Dragtraffic: Interactive and Controllable Traffic Scene Generation for Autonomous Driving

¹Sheng WANG
¹Ge SUN
²Fulong MA
¹Tianshuai HU
³Qiang QIN
⁴Yongkang SONG
²Lei ZHU
²Junwei LIANG

¹The Hong Kong University of Science and Technology
²The Hong Kong University of Science and Technology (Guangzhou)
³KTH Royal Institute of Technology
⁴Lotus Technology Ltd, China

Abstract & Method

The evaluation and training of autonomous driving systems require diverse and scalable corner cases. However, most existing scene generation methods lack controllability, accuracy, and versatility, resulting in unsatisfactory generation results. To address this problem, we propose Dragtraffic, a generalized, point-based, and controllable traffic scene generation framework based on conditional diffusion. Dragtraffic enables non-experts to generate a variety of realistic driving scenarios for different types of traffic agents through an adaptive mixture expert architecture.

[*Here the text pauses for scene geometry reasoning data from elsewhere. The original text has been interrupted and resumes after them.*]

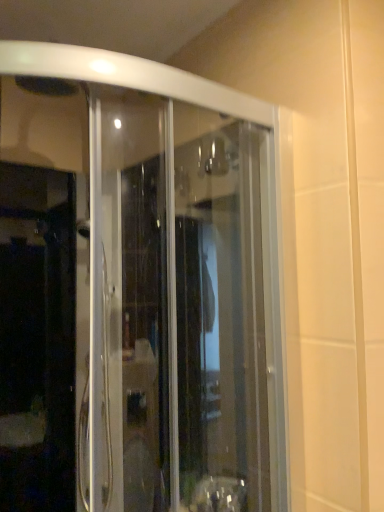
Where is `transparent glass shower door at center`? The width and height of the screenshot is (384, 512). transparent glass shower door at center is located at coordinates (187, 313).

Measure the distance between transparent glass shower door at center and camera.

A distance of 25.48 inches exists between transparent glass shower door at center and camera.

This screenshot has height=512, width=384. What do you see at coordinates (187, 313) in the screenshot?
I see `transparent glass shower door at center` at bounding box center [187, 313].

Locate an element on the screen. transparent glass shower door at center is located at coordinates (187, 313).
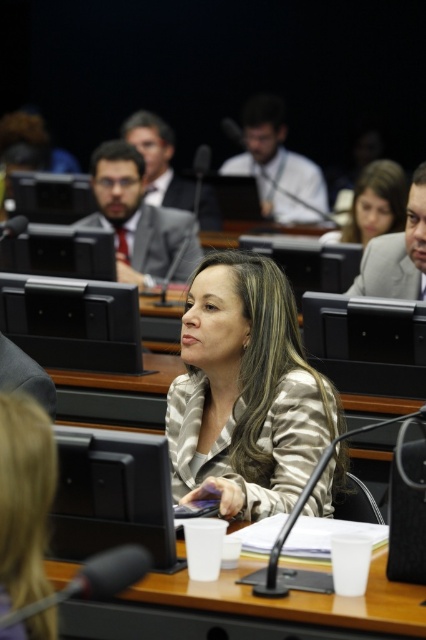
Can you confirm if silky beige blazer at center is positioned above matte gray suit at upper left?

Incorrect, silky beige blazer at center is not positioned above matte gray suit at upper left.

Is silky beige blazer at center thinner than matte gray suit at upper left?

Yes, silky beige blazer at center is thinner than matte gray suit at upper left.

This screenshot has width=426, height=640. Describe the element at coordinates (245, 390) in the screenshot. I see `silky beige blazer at center` at that location.

The height and width of the screenshot is (640, 426). I want to click on silky beige blazer at center, so click(x=245, y=390).

Is matte gray suit at upper left shorter than matte gold blouse at upper center?

In fact, matte gray suit at upper left may be taller than matte gold blouse at upper center.

Is point (132, 225) positioned behind point (382, 172)?

Yes, it is behind point (382, 172).

I want to click on matte gray suit at upper left, so click(138, 220).

Which of these two, silky beige blazer at center or white plastic cups at center, stands shorter?

white plastic cups at center

Does silky beige blazer at center appear over white plastic cups at center?

Yes.

What do you see at coordinates (245, 390) in the screenshot? I see `silky beige blazer at center` at bounding box center [245, 390].

You are a GUI agent. You are given a task and a screenshot of the screen. Output one action in this format:
    pyautogui.click(x=<x>, y=<y>)
    Task: Click on the silky beige blazer at center
    The image size is (426, 640).
    Given the screenshot: What is the action you would take?
    pyautogui.click(x=245, y=390)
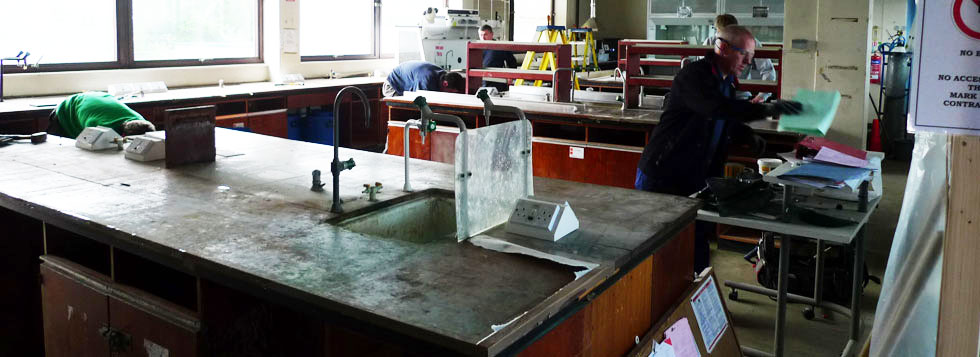
What are the coordinates of `windows` in the screenshot? It's located at (26, 28), (204, 38), (331, 27), (398, 39), (540, 15), (560, 15).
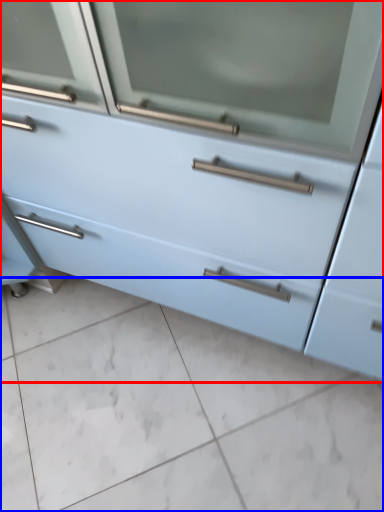
Question: Which object is further to the camera taking this photo, chest of drawers (highlighted by a red box) or ceramic tile (highlighted by a blue box)?

Choices:
 (A) chest of drawers
 (B) ceramic tile

Answer: (B)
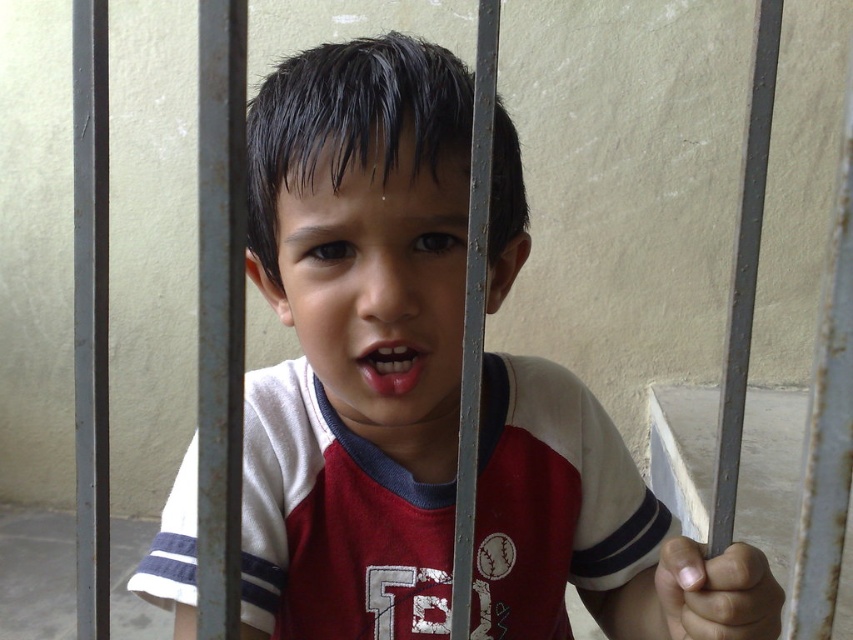
Question: Can you confirm if white cotton shirt at center is smaller than pink glossy lips at center?

Choices:
 (A) no
 (B) yes

Answer: (A)

Question: From the image, what is the correct spatial relationship of white cotton shirt at center in relation to smooth skin face at center?

Choices:
 (A) right
 (B) left

Answer: (A)

Question: Which of the following is the farthest from the observer?

Choices:
 (A) white cotton shirt at center
 (B) smooth skin face at center
 (C) pink glossy lips at center

Answer: (C)

Question: Is white cotton shirt at center below smooth skin face at center?

Choices:
 (A) yes
 (B) no

Answer: (A)

Question: Which point is closer to the camera?

Choices:
 (A) smooth skin face at center
 (B) white cotton shirt at center

Answer: (B)

Question: Which point is farther from the camera taking this photo?

Choices:
 (A) (575, 525)
 (B) (376, 376)
 (C) (351, 164)

Answer: (A)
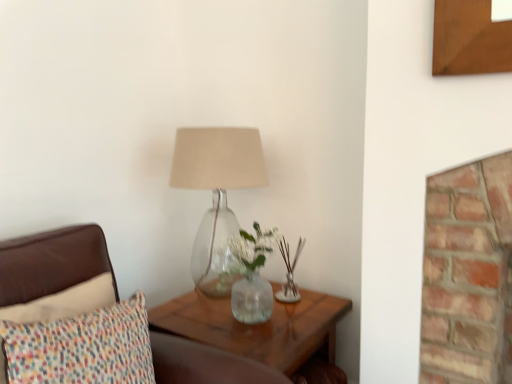
Question: Is multicolored fabric pillow at left a part of translucent wood table at lower right?

Choices:
 (A) no
 (B) yes

Answer: (A)

Question: From a real-world perspective, is translucent wood table at lower right over multicolored fabric pillow at left?

Choices:
 (A) yes
 (B) no

Answer: (B)

Question: Is translucent wood table at lower right placed right next to multicolored fabric pillow at left?

Choices:
 (A) no
 (B) yes

Answer: (A)

Question: From a real-world perspective, is translucent wood table at lower right beneath multicolored fabric pillow at left?

Choices:
 (A) no
 (B) yes

Answer: (B)

Question: Is translucent wood table at lower right positioned far away from multicolored fabric pillow at left?

Choices:
 (A) no
 (B) yes

Answer: (A)

Question: Is translucent wood table at lower right facing away from multicolored fabric pillow at left?

Choices:
 (A) no
 (B) yes

Answer: (A)

Question: Is translucent glass lamp at center to the left of multicolored fabric pillow at left from the viewer's perspective?

Choices:
 (A) yes
 (B) no

Answer: (B)

Question: Is translucent glass lamp at center positioned behind multicolored fabric pillow at left?

Choices:
 (A) no
 (B) yes

Answer: (B)

Question: Considering the relative sizes of translucent glass lamp at center and multicolored fabric pillow at left in the image provided, is translucent glass lamp at center shorter than multicolored fabric pillow at left?

Choices:
 (A) no
 (B) yes

Answer: (A)

Question: Is translucent glass lamp at center oriented towards multicolored fabric pillow at left?

Choices:
 (A) yes
 (B) no

Answer: (B)

Question: Does translucent glass lamp at center have a greater width compared to multicolored fabric pillow at left?

Choices:
 (A) no
 (B) yes

Answer: (B)

Question: Is translucent glass lamp at center located outside multicolored fabric pillow at left?

Choices:
 (A) yes
 (B) no

Answer: (A)

Question: Does multicolored fabric pillow at left have a larger size compared to translucent glass lamp at center?

Choices:
 (A) yes
 (B) no

Answer: (B)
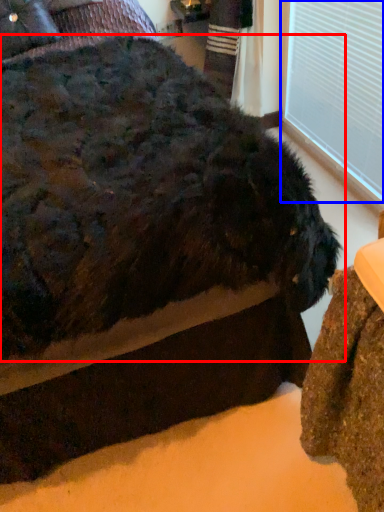
Question: Among these objects, which one is farthest to the camera, dog (highlighted by a red box) or window frame (highlighted by a blue box)?

Choices:
 (A) dog
 (B) window frame

Answer: (B)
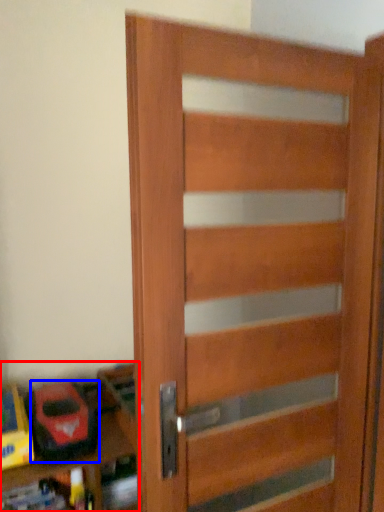
Question: Which object is closer to the camera taking this photo, shelf (highlighted by a red box) or toy (highlighted by a blue box)?

Choices:
 (A) shelf
 (B) toy

Answer: (A)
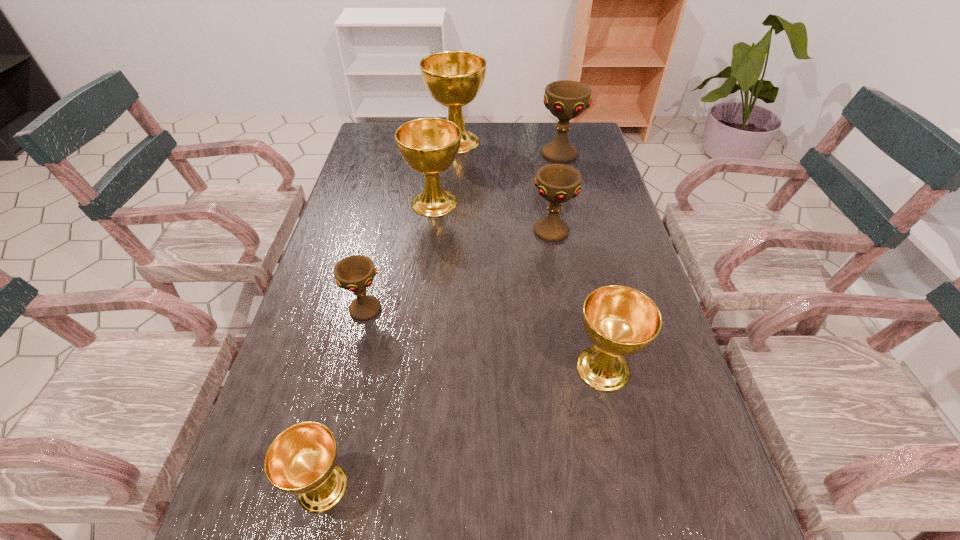
Locate an element on the screen. This screenshot has height=540, width=960. the biggest gold chalice is located at coordinates (453, 79).

Where is `the farthest gold chalice`? the farthest gold chalice is located at coordinates (453, 79).

Where is `the farthest red chalice`? The height and width of the screenshot is (540, 960). the farthest red chalice is located at coordinates (566, 99).

The image size is (960, 540). What are the coordinates of `the second biggest gold chalice` in the screenshot? It's located at (429, 146).

The width and height of the screenshot is (960, 540). Find the location of `the second nearest red chalice`. the second nearest red chalice is located at coordinates (557, 183).

Identify the location of the second nearest object. This screenshot has height=540, width=960. (620, 321).

What are the coordinates of `the rightmost gold chalice` in the screenshot? It's located at (620, 321).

We use a regression model to provide a general initial solution and a refinement process based on the conditional diffusion model to ensure diversity. User-customized context is introduced through cross-attention to ensure high controllability. Experiments on a real-world driving dataset show that Dragtraffic outperforms existing methods in terms of authenticity, diversity, and freedom.

Case Analysis

The Figure below demonstrates the quality of scenes generated by DragTraffic based on existing data. We use the current frame information in the dataset and the information of the next nine seconds as conditions. The left-turn and right-turn scenes at the intersection where the most interactions occur are respectively shown in columns (a) and (b). These scenes reflect courtesy and competition for right of way among different agents. For example, in (a), Agent No. 9 and Agent No. 1 engage in a fierce competition for the right of way, while Agent No. 0 gives way. This shows that DragTraffic can simulate traffic participants in different situations under highly dynamic and complex traffic intersections to make reasonable, smooth, and realistic future actions, reflecting real-world characteristics. Next, we verify that this capability is not limited to simple log replay in more complex scenarios (c) and (d). We focus on agent No. 1, which is waiting at an intersection for the motorcycle in front to start. However, the movement of a large number of pedestrians around interferes with the decision-making of agent No. 1, which has a conservative driving style. As a result, it continues to watch the movements of pedestrians even when it is already driving to the intersection, leading to the phenomenon of robot freezing, which is common in the fields of autonomous driving and robotics. To address this issue, we design similar scenarios by setting the condition information for agent No. 1 (100 meters in front of it, longitudinal speed of 20m/s, and horizontal speed of -2m/s) to inspire more proactive behavior. As shown in (d), the results generated by DragTraffic are subject to our good scene editing control. Note that we only show the control of agent No. 1 for the convenience of explanation, but in fact, DragTraffic allows us to control the generation of multiple agents simultaneously. Unlike other methods of controlling generation (such as complex optimization constraints and loss design), these manipulation processes only require simple dragging or typing interactions, demonstrating the superiority of this framework in controlling degrees of freedom.

Generation Demonstration

The output is a 9 second long simulation with a sampling interval of 1 second. Please note that the generation time here is a bit long because we generated dynamic gif images for demonstration. Both training and UI code will be open source, please check our code repo for the latest information.

More Animations

The Editing results generated by DragTraffic.

The collected ground truth log.

The condition context of other agents is imposed by the ground truth at the 9th second in the dataset. Note, although the other agents’ condition context are ground truth, they all behaved more reasonably and human-like (for example, agents1, 4, 8 tried to speed up through the intersection, and agent3 was far away from agent0 who was driving on the highway) when agent0 left quickly. Instead of simply copying the log.